INSTRUCTIONS TO FOLLOW: Return, word for word, the stretch of the entries from the line containing "genus: Fraxinus" through the end of the entries, including both ends.
((
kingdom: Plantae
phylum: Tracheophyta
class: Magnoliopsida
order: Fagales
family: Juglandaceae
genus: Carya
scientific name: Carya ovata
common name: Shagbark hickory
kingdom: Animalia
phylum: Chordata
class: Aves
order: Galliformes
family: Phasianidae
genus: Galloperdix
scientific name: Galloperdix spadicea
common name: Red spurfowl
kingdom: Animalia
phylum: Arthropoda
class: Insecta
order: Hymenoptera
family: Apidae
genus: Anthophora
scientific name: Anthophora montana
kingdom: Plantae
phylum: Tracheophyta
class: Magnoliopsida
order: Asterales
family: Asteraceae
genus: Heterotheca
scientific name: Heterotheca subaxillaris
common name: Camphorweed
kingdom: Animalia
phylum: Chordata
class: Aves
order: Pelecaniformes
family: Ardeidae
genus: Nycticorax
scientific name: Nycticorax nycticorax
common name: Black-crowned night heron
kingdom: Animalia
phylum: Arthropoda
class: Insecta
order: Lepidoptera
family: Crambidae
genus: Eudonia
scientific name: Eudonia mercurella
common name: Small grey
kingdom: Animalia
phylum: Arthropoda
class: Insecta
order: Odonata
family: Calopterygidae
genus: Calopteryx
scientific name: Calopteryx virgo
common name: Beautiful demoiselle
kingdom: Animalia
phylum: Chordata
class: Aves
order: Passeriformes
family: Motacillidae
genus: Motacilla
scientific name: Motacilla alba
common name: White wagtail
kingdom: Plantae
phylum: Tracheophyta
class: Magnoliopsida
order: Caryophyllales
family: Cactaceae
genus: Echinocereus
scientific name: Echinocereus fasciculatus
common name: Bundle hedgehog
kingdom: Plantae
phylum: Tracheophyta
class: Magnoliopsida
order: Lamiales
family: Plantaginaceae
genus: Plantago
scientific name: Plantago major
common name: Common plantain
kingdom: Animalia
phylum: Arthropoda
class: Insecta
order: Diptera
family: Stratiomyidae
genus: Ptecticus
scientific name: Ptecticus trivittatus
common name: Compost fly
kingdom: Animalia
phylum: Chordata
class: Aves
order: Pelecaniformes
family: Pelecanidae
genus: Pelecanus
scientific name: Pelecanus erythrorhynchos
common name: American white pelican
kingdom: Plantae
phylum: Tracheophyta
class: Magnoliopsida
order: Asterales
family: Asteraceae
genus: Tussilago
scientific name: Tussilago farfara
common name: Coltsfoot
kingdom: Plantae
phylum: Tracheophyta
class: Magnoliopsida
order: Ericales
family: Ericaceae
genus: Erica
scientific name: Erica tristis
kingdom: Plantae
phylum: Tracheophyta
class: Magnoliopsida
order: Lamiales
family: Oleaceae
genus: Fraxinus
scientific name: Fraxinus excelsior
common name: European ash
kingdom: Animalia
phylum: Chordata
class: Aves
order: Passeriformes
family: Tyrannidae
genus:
))
THE REPLY:
genus: Fraxinus
scientific name: Fraxinus excelsior
common name: European ash
kingdom: Animalia
phylum: Chordata
class: Aves
order: Passeriformes
family: Tyrannidae
genus:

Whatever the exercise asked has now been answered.